I thought this was funny so I'll share it.

I have Word For Mac on my computer and tried to insert Apple's apple logo into my document.

It is contained in Word's list of "Insert Symbols" but whenever I click on it all I get is an empty rectangle. The Apple logo refuses to appear.

That's so funny. Microsoft appears to have sabotaged it...


----------



## Gerbill (Jul 1, 2003)

Deep Blue said:


> I thought this was funny so I'll share it.
> 
> I have Word For Mac on my computer and tried to insert Apple's apple logo into my document.
> 
> ...


Must be some setting unique to your Mac - the Apple symbol gets inserted OK for me.


----------



## phuviano (Sep 14, 2005)

haha.. good find. I just tried this out, and it seems to show up fine on my mac as well.


----------



## zarquon (May 24, 2005)

Deep Blue said:


> I thought this was funny so I'll share it.
> 
> I have Word For Mac on my computer and tried to insert Apple's apple logo into my document.
> 
> ...


try a different font. When the symbol isn't available in a font, the system puts the rectangle in to hold the place.

Z.


----------



## Deep Blue (Sep 16, 2005)

I tried Times New Roman, Courier and Arial fonts. All the same. Also tried it on my Mac Mini. Same result.

Strange...I should also add that now I've found a bunch of other symbols that refuse to insert themselves too. No idea...
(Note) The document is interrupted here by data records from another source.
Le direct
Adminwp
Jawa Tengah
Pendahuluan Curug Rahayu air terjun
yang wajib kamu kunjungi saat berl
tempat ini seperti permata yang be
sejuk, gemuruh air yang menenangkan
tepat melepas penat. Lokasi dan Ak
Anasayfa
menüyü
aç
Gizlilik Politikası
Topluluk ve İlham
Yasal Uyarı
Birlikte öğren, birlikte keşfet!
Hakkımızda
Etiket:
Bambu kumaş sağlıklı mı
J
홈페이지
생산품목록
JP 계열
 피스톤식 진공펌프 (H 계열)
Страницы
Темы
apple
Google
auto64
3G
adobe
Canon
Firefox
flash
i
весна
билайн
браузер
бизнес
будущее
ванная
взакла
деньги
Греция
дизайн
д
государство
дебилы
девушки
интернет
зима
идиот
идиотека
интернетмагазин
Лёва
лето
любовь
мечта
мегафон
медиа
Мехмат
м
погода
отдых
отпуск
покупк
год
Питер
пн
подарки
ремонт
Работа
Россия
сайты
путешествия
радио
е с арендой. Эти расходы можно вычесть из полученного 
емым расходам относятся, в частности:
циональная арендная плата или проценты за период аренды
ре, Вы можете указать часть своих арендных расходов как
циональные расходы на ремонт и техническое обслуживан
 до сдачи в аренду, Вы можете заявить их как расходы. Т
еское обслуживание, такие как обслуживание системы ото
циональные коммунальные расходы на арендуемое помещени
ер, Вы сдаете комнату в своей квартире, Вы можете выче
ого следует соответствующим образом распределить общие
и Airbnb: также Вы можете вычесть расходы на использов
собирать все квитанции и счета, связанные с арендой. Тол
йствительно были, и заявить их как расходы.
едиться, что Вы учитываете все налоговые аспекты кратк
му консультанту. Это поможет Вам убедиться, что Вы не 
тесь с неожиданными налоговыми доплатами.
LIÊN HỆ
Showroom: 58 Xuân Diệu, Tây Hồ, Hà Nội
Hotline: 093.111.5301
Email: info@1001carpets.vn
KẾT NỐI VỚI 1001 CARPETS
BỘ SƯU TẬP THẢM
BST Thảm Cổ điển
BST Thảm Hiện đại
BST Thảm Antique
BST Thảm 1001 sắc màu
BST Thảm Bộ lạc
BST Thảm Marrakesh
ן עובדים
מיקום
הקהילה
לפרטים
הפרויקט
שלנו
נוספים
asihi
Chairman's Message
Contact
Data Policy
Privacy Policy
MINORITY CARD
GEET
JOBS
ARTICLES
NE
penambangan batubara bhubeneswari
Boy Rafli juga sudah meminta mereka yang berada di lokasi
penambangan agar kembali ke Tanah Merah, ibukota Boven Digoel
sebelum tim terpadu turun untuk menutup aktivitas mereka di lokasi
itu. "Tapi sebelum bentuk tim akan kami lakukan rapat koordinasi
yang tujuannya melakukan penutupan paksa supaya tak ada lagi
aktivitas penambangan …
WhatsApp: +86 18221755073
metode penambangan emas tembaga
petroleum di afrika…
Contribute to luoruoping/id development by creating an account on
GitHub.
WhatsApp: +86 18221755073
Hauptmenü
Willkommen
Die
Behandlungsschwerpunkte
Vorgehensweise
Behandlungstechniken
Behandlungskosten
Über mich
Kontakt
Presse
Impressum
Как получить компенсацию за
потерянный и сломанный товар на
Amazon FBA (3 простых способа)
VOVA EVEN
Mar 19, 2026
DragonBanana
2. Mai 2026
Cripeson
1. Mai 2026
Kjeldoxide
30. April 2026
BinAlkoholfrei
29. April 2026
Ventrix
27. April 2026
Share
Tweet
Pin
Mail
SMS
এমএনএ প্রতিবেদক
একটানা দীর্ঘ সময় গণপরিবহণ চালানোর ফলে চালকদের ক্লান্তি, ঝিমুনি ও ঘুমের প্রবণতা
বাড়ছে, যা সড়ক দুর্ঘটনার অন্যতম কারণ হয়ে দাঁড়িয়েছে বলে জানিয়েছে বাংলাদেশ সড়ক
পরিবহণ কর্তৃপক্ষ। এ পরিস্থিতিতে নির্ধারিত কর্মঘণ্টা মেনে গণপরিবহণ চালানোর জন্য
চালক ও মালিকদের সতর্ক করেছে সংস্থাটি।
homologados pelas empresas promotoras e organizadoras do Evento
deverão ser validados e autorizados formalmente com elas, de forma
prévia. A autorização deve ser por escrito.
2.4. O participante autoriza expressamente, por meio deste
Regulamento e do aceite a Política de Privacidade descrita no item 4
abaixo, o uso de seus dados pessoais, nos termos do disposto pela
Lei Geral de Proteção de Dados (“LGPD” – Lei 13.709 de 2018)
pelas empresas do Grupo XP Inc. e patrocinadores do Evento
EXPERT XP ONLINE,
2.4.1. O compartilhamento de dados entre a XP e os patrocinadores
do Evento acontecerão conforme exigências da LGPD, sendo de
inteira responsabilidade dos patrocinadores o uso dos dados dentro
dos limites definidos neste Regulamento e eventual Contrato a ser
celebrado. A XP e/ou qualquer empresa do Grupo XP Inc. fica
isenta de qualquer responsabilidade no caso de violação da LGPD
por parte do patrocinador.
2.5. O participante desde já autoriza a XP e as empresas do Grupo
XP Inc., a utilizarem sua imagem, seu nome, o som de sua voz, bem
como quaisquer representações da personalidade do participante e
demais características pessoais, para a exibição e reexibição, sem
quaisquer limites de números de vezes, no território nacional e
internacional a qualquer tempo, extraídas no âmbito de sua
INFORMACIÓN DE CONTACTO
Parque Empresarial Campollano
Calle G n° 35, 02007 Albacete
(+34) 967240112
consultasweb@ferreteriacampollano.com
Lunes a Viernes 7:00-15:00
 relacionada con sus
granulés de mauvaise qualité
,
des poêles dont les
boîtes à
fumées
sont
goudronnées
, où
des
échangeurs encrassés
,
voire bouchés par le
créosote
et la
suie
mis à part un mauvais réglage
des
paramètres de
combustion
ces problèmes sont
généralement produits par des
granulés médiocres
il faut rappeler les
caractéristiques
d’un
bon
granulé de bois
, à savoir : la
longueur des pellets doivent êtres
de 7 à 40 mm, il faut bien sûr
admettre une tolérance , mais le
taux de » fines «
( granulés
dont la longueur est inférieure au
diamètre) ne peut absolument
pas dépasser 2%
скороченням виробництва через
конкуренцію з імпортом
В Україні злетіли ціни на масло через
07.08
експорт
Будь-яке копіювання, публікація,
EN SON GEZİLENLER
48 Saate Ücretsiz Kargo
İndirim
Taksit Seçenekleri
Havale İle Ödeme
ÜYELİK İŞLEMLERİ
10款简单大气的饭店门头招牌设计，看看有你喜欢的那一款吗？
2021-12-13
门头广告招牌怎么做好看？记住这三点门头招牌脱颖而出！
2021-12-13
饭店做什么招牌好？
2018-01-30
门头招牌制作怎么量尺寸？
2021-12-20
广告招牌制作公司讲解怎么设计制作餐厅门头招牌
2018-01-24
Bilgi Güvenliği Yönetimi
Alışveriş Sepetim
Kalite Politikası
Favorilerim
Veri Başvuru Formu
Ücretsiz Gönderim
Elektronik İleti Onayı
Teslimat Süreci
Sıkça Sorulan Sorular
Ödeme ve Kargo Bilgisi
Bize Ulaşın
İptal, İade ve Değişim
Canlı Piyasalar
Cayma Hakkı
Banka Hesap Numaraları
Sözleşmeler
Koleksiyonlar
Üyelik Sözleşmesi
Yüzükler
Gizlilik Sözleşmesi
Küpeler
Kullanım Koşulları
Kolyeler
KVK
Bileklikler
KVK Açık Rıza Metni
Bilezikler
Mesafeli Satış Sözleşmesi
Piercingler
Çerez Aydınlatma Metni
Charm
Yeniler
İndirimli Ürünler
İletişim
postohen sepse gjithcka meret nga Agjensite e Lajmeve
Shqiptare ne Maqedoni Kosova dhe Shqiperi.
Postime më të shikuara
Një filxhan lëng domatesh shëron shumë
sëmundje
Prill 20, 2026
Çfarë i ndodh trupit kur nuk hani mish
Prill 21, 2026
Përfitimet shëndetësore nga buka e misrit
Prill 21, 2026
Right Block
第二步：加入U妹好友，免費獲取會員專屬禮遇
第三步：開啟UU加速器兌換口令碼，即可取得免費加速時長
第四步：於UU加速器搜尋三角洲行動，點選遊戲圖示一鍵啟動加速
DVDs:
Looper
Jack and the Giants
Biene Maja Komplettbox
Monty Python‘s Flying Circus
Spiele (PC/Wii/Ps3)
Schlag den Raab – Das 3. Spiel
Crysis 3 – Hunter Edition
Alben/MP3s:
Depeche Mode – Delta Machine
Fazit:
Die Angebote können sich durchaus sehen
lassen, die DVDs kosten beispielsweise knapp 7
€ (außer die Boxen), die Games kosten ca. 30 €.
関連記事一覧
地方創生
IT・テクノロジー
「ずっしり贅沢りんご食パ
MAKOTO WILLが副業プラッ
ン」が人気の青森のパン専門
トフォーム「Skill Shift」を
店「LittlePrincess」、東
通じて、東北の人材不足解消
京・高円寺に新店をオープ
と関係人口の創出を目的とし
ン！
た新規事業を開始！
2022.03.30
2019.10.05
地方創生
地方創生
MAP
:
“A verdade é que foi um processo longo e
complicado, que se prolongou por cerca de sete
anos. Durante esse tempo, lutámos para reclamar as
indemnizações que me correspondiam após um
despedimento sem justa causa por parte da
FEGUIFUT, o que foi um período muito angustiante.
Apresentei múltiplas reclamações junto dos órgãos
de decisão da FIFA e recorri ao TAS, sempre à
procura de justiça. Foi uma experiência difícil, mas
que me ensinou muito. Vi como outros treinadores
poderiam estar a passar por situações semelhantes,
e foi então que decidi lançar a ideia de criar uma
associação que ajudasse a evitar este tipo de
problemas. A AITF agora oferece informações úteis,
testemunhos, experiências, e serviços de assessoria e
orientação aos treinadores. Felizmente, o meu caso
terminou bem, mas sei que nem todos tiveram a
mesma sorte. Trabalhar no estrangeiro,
Still, in the royal tradition of Apple, it was nice to briefly believe in my own private Dark Side conspiracy...


----------



## Guest (Mar 15, 2008)

Try Helvetica.


----------



## chas_m (Dec 2, 2007)

Times New Roman = a PC font
Courier = a PC font
Arial = a PC font

Do you detect my theme yet?

Try Geneva.


----------



## Deep Blue (Sep 16, 2005)

Gadzooks! 

By George, chaps, you've done it! I did not realise there was such a thing as a "PC" font. In fact, it still doesn't make sense but at least now I see the quirk...


----------



## fjnmusic (Oct 29, 2006)

Microsoft is like the former Soviet Union as it felt its power beginning to slip away.


----------



## chas_m (Dec 2, 2007)

Thank goodness Ballmer is more like Yeltsin than Putin.


----------



## hayesk (Mar 5, 2000)

Times New Roman is a PC font.
Just plain "Times" is a Mac font - well, actually it's an Adobe font but Apple inserted the Apple logo. Ditto for Courier.


----------